== Reading text ==
■ ■ ■

Datafilos

úterý 18. února 2020

Civilization 6

One of the most criticized features of the Civ 5&6 is "one unit per tile" (1UPT) limitation - in the older versions of Civ, it was possible to stack an unlimited count of units on a single tile.

The benefit of the change is more opportunities for tactics. For example, it is possible to replay Battle of Marathon in Jadwiga's Legacy scenario - a single well placed pikeman can indefinitely block a mountain passage against a hoard of knights, till only a single knight can attack the pikeman per turn. Or you may place a city between two large lakes, like real-world Madison-Wisconsin, making it difficult to "flank" the city and put it in to the siege. And of course, 1UPT fixes the infamous Stack of Doom issue.

On the other end, it makes logistics difficult. It happened to me multiple times that I ordered a unit to move forward, only to watch it in horor how it moves backward because all the "resting places" in the forward direction are already occupied by my units. A simple mitigation of the described nuisance is to introduce a keyboard shortcut particularly popular in Microsoft Word: Ctrl+Z. The implementation can take an inspiration from The Battle for Wesnoth turn based strategy, which gives the user the opportunity to take back a miss-click. But to prevent the abuse of the feature by the players, it is not possible to take back a move that uncovers part of a map or a move that lifts fog-of-war. Westnoth also prevents you from taking back a move, which results into a combat. Since Civ 6 still uses randomness in the damage calculation, this limitation would have to be ported as well. The long loading times because of a silly miss-click would be mostly just part of the distant past...

■ ■ ■

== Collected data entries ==
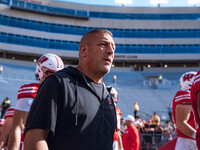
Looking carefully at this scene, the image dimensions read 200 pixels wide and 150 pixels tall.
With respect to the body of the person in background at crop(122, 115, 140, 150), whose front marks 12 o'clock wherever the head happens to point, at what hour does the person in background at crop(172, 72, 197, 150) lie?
the person in background at crop(172, 72, 197, 150) is roughly at 10 o'clock from the person in background at crop(122, 115, 140, 150).

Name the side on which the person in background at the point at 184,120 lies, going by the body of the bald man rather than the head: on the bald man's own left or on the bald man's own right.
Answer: on the bald man's own left

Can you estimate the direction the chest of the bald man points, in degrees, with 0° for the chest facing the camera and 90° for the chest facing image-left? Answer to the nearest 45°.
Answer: approximately 315°

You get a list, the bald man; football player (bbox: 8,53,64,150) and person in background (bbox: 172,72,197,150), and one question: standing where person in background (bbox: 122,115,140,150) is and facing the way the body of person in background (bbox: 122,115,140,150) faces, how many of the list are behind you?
0

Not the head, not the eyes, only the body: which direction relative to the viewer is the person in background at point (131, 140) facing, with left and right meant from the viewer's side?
facing the viewer and to the left of the viewer
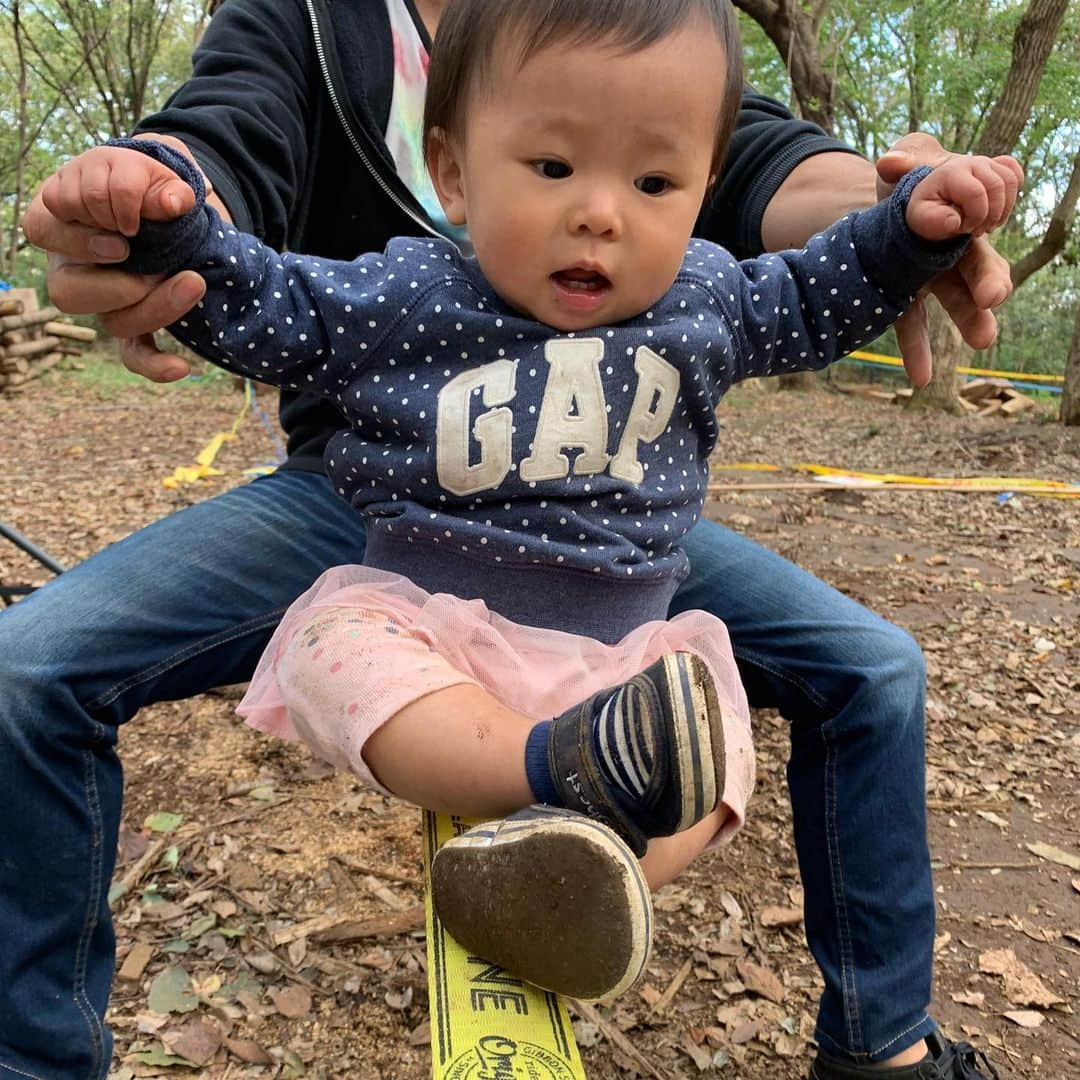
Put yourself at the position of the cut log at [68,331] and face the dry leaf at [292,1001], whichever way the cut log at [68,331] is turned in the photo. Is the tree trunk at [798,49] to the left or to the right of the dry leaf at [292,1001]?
left

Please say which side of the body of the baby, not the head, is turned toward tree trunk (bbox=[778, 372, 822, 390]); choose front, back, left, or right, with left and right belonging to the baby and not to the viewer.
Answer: back

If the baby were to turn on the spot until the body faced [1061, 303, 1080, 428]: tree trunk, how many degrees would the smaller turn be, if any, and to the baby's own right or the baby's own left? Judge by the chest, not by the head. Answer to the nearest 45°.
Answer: approximately 135° to the baby's own left

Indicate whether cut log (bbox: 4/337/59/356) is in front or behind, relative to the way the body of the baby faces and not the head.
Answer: behind

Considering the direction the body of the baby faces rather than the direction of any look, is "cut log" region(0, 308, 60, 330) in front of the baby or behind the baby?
behind

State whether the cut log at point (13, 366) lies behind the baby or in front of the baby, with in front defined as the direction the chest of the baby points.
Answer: behind

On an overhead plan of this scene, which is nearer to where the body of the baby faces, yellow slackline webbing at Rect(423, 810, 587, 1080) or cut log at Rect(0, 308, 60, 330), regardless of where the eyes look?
the yellow slackline webbing

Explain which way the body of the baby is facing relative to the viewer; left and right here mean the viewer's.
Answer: facing the viewer

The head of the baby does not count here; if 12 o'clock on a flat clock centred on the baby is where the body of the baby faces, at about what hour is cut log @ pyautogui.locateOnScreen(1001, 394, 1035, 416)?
The cut log is roughly at 7 o'clock from the baby.
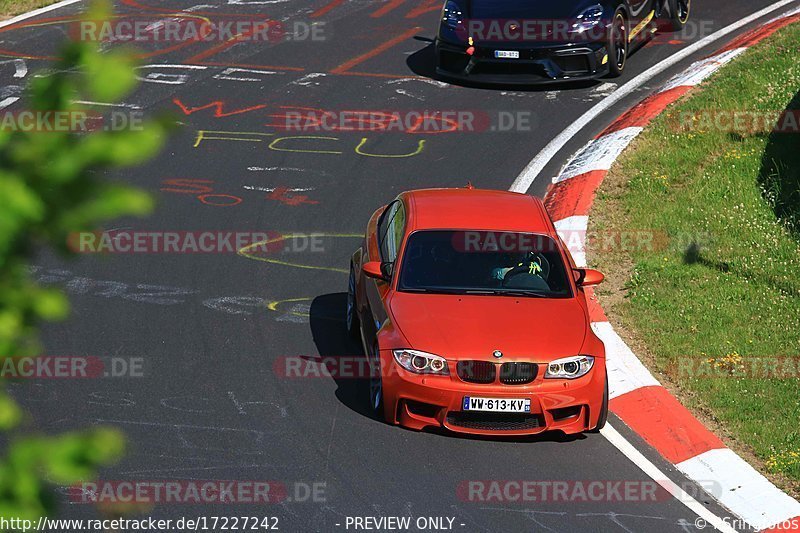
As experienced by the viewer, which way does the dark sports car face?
facing the viewer and to the left of the viewer

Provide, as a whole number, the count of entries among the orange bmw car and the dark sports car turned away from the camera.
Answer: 0

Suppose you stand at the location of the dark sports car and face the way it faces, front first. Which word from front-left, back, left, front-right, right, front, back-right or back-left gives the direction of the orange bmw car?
front-left

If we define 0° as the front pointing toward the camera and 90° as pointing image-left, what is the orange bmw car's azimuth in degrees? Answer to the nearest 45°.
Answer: approximately 0°

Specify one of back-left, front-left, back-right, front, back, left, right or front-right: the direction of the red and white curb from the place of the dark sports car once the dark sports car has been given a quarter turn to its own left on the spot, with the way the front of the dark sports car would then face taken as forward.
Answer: front-right

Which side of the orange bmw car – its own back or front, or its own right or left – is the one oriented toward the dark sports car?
back
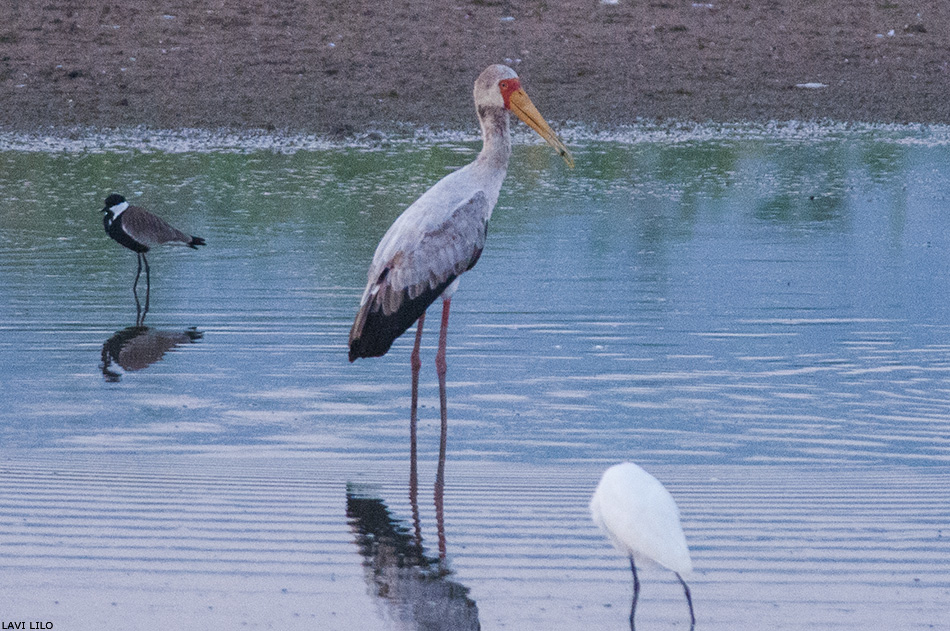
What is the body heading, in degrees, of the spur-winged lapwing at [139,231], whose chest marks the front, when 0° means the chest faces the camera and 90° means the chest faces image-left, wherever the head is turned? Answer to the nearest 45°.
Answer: approximately 90°

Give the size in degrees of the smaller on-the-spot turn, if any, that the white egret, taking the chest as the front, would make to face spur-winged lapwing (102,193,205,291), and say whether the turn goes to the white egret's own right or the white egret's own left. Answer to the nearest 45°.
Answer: approximately 45° to the white egret's own right

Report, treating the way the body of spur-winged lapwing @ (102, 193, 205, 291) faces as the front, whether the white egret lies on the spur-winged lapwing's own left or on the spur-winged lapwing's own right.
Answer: on the spur-winged lapwing's own left

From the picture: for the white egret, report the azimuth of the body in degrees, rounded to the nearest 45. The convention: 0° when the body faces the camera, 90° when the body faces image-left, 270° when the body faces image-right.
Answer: approximately 90°
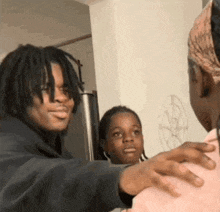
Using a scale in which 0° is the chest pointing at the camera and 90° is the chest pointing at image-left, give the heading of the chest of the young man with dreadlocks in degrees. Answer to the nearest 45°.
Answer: approximately 315°

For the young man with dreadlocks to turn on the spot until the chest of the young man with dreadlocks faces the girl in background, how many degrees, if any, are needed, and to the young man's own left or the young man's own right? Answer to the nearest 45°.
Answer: approximately 135° to the young man's own left

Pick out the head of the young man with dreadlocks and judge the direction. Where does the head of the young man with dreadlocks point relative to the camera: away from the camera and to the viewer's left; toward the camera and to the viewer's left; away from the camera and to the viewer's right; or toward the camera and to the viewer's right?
toward the camera and to the viewer's right
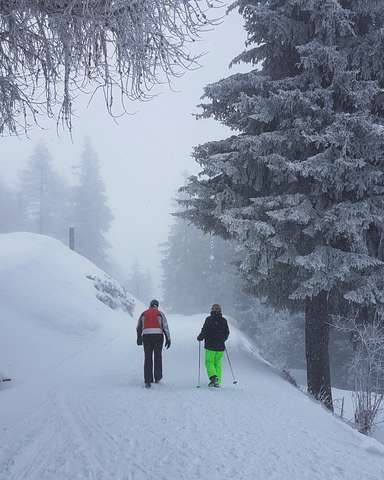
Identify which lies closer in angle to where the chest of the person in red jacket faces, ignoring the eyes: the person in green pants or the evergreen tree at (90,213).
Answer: the evergreen tree

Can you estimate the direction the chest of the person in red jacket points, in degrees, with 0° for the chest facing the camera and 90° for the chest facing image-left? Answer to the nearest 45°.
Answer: approximately 180°

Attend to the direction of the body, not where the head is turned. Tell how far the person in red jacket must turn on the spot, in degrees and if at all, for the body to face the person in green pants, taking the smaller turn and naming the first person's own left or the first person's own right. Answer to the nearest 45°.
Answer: approximately 90° to the first person's own right

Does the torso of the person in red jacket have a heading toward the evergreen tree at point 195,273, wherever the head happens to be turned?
yes

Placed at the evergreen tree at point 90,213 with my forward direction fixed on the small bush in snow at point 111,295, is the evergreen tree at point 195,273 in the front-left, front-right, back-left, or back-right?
front-left

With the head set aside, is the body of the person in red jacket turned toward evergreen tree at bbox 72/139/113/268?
yes
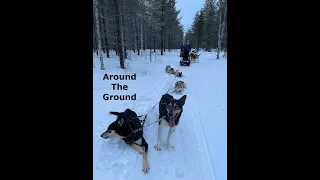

■ ■ ■

== Exercise tasks ==
1. In the Civilization 6 post, which keyboard shortcut is suggested to ease the problem of units moving backward?
2. Give the stretch of the Civilization 6 post from "One of the most" through "a single tile." again, swapping "tile" for "hex".
3. Extend the Civilization 6 post with the part that would follow its final sentence.

== Responses to the tasks ==
1. Ctrl+Z

2.
One of the most criticized features of the Civ 5&6 is "one unit per hex" (1UPT) limitation - in the older versions of Civ, it was possible to stack an unlimited count of units on a single hex.

3.
Another irritating thing is that sometimes a victory (or loss) is inevitable. But you still have to get thru many turns to get there. Some people enjoy this part of the game. But I find it boring. It would be nice to have something like "auto combat" or "quick battle" from Heroes of Might & Magic III that would allow you to watch the march to the victory from the resting position of your seat or that would allow you to just skip to the victory screen because you really need some sleep time. Didn't you get the outcome you expected? No worry, just press the sweet Ctrl+Z combo and you can show the computer how it should have been done.

The biggest advantage of having the "fast end" option is that as a developer you do not have to stress yourself so much with fine-tuning the winning conditions. Does the game slip too frequently into the war-of-attrition? Just add "fast end" option. Problem mitigated. Release the game. And leave the re-balancing on the expansion pack.

And finally, the game logic for city states and civilizations should be the same thing. City states are great. But I want to be able to:

Befriend not only city states but also civilizations with amenities.
Get unique bonuses not only from being suzerain of city states, but also from being a friend to civilizations.

And reversely, civilizations are great, but I want to be able to:

Select not only civilizations that appear in the game, but also city states.

All these issues can be nicely resolved by adding a switch into the "create new game" GUI next to each civilization, which would "cripple" the selected civilization to a city state. This switch would:

Remove the leader and her/his traits. But the civilization traits would stay there.
Limit the count of cities to one.
Adjust things like loyalty bonus,... to actually make the city states work.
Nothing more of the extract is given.